A serious applicant will lists the following items separately, when applying for a job or applying for promotion:
- List of refereed papers. With *all* the authors and also in the order in which they appear in the journal. In case of an extreme long list (more than ten), say at least how many co-authors there are . In addition report the number of published pages each article entails.
- List of conference proceedings, if they cannot be classified as peer-reviewed. Again with all the authors. And again state the number of published pages for each item.
- List of popular papers. With all the authors and with the number of published pages.
- List of invited talks at international conferences, with the names of co-authors if applicable.
- List of invited individual talks delivered at scientific institutes.

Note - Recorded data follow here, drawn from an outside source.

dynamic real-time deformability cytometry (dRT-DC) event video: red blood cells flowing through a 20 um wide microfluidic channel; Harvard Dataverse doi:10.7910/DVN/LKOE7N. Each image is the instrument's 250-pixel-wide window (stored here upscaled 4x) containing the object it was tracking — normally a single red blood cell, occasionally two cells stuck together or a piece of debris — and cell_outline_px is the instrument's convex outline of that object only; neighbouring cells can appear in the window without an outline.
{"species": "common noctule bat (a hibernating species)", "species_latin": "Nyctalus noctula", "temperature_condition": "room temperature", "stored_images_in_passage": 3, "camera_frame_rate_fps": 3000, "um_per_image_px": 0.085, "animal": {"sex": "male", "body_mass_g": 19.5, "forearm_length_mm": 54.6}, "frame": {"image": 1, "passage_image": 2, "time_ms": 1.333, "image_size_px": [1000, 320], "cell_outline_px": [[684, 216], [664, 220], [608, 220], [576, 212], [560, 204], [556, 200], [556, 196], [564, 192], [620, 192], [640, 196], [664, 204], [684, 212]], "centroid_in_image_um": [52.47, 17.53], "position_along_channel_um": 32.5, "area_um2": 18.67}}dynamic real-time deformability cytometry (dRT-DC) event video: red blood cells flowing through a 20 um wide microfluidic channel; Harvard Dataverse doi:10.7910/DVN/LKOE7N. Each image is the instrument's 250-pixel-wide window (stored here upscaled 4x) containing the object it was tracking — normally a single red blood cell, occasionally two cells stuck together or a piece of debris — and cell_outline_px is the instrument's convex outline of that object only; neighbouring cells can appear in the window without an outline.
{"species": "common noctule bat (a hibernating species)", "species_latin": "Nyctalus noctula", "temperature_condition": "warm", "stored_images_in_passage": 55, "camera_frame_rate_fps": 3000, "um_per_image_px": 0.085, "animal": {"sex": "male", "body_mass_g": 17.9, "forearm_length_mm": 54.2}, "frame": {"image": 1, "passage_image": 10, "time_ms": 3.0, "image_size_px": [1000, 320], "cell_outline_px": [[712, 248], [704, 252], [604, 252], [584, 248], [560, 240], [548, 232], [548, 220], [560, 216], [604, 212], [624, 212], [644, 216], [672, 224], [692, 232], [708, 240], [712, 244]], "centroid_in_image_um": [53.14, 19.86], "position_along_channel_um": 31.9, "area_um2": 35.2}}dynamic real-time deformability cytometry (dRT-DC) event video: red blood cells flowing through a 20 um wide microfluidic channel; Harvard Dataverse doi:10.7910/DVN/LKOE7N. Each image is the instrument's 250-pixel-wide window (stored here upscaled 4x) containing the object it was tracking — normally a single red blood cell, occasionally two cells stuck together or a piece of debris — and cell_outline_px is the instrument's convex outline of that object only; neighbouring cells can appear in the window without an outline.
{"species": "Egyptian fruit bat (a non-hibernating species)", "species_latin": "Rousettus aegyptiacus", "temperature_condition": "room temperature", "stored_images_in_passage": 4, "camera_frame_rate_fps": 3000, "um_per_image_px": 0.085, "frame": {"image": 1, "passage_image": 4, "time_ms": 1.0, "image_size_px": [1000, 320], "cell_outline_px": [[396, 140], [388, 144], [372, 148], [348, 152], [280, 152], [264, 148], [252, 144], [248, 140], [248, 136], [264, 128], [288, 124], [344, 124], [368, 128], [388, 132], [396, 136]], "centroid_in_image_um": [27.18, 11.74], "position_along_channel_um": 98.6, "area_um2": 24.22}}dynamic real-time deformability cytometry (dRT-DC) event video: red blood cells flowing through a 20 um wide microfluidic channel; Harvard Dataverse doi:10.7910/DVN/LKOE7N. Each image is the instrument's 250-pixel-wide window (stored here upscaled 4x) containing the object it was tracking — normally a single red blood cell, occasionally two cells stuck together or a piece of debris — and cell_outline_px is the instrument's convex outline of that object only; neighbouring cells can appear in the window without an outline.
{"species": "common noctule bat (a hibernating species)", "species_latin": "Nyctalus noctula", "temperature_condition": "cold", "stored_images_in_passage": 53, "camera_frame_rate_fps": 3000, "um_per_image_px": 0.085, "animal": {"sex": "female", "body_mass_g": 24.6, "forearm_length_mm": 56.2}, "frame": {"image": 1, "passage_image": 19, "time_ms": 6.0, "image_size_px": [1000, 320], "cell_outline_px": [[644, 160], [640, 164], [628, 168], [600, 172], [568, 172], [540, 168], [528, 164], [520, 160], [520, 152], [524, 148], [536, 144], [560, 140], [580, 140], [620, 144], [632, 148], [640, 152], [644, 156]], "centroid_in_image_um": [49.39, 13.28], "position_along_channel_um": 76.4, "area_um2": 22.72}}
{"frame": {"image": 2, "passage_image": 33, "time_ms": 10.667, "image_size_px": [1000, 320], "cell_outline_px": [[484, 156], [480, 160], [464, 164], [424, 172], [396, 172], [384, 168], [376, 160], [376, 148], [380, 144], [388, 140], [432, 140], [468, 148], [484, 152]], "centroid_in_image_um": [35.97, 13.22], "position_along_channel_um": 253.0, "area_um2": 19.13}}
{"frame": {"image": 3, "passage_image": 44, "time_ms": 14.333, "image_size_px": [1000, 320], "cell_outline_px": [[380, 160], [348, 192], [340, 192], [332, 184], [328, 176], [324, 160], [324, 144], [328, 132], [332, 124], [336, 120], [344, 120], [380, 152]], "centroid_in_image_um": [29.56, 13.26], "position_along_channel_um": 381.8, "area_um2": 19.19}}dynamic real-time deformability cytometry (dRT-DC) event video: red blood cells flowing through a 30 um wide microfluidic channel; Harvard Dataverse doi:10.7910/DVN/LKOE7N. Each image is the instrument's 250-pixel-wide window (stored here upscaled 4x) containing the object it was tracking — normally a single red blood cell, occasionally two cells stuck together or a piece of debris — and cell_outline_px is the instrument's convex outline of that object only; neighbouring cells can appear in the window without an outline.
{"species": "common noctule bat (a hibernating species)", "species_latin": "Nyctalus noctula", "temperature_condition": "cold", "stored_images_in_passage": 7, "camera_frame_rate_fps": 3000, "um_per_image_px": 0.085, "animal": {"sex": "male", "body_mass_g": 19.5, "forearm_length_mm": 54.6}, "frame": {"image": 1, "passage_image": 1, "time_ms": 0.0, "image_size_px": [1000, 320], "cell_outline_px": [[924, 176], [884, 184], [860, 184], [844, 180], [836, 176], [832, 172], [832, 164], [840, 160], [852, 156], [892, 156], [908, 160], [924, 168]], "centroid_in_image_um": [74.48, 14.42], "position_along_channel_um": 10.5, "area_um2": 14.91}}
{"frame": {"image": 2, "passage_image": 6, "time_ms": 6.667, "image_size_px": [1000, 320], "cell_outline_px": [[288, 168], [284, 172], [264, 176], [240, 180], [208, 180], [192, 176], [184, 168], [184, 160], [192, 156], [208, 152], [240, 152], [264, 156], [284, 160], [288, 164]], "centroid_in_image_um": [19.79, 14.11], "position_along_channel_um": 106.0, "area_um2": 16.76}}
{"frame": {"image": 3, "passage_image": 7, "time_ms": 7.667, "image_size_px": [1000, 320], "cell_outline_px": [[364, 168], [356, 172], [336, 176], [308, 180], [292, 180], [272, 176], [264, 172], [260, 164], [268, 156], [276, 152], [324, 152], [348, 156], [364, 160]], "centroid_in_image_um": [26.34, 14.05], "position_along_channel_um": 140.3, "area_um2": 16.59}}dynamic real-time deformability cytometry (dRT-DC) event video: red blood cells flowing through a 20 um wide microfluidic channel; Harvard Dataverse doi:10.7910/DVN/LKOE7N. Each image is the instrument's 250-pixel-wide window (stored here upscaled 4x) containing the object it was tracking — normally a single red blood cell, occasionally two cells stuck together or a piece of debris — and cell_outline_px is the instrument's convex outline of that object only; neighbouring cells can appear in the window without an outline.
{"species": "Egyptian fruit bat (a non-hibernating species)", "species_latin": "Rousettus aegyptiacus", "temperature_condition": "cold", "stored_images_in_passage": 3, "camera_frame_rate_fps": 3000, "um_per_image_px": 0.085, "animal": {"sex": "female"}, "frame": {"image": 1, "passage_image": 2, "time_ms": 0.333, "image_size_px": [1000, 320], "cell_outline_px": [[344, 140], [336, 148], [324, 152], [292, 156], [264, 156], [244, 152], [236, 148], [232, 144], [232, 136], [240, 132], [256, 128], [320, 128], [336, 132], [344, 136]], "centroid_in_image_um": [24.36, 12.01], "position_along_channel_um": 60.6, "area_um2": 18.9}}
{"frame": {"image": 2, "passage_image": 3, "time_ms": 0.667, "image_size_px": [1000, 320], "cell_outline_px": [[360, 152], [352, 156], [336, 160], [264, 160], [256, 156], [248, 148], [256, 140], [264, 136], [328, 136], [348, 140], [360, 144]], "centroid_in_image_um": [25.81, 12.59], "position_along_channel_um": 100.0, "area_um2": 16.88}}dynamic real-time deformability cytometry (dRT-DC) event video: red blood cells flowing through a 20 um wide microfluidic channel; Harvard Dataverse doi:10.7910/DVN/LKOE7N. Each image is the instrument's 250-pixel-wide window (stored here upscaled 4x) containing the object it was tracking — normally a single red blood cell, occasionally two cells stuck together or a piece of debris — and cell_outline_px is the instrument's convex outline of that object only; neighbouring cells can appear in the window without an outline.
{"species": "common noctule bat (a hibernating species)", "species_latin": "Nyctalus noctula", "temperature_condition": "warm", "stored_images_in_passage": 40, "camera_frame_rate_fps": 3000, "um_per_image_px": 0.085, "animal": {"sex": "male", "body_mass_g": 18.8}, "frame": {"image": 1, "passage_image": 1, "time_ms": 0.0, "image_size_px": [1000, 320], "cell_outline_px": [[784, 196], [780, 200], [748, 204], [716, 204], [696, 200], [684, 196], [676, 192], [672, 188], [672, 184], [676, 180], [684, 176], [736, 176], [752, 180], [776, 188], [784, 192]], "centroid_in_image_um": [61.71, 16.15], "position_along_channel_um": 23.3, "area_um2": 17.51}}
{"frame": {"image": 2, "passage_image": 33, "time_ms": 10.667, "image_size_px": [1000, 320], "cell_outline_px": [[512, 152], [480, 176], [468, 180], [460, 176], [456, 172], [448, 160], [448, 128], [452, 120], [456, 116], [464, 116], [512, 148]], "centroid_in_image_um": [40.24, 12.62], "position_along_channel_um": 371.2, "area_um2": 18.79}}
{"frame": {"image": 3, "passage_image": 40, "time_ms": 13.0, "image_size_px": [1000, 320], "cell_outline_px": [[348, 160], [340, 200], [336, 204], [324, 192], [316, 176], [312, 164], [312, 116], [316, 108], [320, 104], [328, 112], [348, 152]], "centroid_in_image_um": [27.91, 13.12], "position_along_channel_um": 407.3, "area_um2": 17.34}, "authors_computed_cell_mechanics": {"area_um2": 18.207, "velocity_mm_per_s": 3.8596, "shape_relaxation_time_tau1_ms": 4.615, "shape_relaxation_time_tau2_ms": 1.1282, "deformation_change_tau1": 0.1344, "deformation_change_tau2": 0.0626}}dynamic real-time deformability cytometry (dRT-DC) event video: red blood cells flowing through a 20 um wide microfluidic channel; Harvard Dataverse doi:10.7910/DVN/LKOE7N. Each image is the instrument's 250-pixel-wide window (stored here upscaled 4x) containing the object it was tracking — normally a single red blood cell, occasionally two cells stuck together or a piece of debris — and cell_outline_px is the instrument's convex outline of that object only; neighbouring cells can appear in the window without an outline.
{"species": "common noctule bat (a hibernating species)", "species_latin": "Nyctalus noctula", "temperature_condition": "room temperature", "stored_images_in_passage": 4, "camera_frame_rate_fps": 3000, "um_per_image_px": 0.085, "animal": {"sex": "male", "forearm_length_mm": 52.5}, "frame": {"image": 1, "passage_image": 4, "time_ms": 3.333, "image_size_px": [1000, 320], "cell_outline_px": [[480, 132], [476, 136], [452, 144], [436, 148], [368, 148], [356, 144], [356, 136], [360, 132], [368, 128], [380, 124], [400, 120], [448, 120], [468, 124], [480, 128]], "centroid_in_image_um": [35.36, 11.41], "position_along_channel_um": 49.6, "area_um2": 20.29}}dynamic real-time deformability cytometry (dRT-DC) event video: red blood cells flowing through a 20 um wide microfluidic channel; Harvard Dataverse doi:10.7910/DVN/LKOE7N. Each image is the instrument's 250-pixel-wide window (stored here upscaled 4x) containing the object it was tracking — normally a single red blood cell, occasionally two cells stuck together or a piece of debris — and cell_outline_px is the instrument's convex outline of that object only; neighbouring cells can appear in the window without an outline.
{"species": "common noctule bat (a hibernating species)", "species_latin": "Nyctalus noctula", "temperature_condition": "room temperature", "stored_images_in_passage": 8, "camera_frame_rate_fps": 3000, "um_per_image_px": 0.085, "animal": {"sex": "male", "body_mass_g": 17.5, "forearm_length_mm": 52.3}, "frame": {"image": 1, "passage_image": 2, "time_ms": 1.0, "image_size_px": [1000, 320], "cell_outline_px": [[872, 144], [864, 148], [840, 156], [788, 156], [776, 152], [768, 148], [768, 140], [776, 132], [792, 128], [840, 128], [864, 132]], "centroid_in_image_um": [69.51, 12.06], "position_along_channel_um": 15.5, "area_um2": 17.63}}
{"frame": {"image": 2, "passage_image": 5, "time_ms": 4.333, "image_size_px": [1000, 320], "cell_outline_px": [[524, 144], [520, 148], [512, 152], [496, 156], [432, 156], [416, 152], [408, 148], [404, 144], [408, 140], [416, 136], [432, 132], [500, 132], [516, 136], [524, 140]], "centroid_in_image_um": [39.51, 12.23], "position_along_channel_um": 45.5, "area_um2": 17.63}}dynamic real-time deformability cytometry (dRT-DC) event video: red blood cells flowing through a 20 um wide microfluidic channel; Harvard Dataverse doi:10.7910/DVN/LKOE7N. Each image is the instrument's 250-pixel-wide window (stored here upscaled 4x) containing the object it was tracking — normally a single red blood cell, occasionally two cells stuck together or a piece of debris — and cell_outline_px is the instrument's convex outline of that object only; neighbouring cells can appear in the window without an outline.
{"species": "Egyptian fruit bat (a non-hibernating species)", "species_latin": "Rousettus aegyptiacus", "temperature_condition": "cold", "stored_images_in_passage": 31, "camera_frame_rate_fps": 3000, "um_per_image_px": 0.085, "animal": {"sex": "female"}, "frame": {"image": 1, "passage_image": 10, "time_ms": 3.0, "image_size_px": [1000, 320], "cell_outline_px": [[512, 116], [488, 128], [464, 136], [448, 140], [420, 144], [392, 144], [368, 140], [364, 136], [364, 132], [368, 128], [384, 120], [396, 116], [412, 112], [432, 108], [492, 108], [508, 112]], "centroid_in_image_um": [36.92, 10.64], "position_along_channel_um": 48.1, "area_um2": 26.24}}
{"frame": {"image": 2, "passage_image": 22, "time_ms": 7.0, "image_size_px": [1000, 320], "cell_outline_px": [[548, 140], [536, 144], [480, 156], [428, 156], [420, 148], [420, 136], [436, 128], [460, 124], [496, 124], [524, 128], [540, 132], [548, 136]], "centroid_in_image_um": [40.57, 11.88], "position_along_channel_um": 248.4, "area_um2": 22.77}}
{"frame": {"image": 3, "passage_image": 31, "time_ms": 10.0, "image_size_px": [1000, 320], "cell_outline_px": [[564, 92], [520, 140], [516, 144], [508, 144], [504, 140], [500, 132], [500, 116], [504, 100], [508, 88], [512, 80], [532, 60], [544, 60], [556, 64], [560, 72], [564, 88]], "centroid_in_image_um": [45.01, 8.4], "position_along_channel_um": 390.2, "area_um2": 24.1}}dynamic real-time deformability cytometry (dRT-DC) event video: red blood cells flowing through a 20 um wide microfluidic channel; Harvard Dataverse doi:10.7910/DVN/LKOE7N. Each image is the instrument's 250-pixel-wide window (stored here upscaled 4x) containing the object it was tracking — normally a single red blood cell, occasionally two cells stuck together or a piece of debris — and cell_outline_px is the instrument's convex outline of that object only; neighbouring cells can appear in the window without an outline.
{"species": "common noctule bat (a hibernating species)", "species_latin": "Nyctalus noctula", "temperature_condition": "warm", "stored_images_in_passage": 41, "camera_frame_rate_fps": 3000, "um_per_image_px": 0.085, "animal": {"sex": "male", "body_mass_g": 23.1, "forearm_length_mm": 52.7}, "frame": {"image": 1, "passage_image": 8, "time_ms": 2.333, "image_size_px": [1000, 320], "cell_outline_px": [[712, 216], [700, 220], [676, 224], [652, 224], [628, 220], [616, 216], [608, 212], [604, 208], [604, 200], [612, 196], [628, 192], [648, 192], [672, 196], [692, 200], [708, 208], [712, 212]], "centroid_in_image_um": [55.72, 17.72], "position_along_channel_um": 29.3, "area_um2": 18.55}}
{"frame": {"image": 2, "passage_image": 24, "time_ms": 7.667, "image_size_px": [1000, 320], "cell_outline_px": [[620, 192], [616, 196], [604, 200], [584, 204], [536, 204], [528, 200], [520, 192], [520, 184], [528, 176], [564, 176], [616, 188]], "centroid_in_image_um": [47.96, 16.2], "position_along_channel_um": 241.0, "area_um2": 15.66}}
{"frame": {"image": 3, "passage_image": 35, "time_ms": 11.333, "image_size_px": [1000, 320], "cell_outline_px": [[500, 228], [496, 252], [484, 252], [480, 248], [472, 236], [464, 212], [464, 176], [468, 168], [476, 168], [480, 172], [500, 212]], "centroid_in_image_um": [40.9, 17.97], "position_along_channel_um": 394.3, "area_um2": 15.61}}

- List of contributed talks to international conferences, with the names of all other co-authors and in the correct order.
- List of posters, with the names of all other co-authors in the correct order.
Some applicants are so stupid to think that they are smarter than committee-members and that they can pollute their list without anybody in the committee noticing it. I have spent evenings in cleaning up dirty publication lists of applicants. Finding out what journals publish only two-page articles. Reviewers get irritated when they have to do the counting themselves because the counting of the applicant cannot be trusted.
Applicants are proud of an article in Nature or in Science, and rightly so. But you do not have to rub it in. The committee will spot them easily. Do not partition your refereed publication list into several sub-classifications according to your own feeling of importance of journals. For one thing is sure, you can insult a committee-member by doing so.
There is no need to put your citation score in your CV. Not per article, and not your h-index. Let the committee do it. Various institutions have different ISI subscriptions. They might want to correct for self-citations in a different way than you have done. Etc.
I still see regularly discussions on internet fora on how to “embellish” one’s publication list. With people requesting advice regarding how to masquerade a weak CV. If there is one strong point about a weak CV it is that the person connected to it admits it is a weak CV.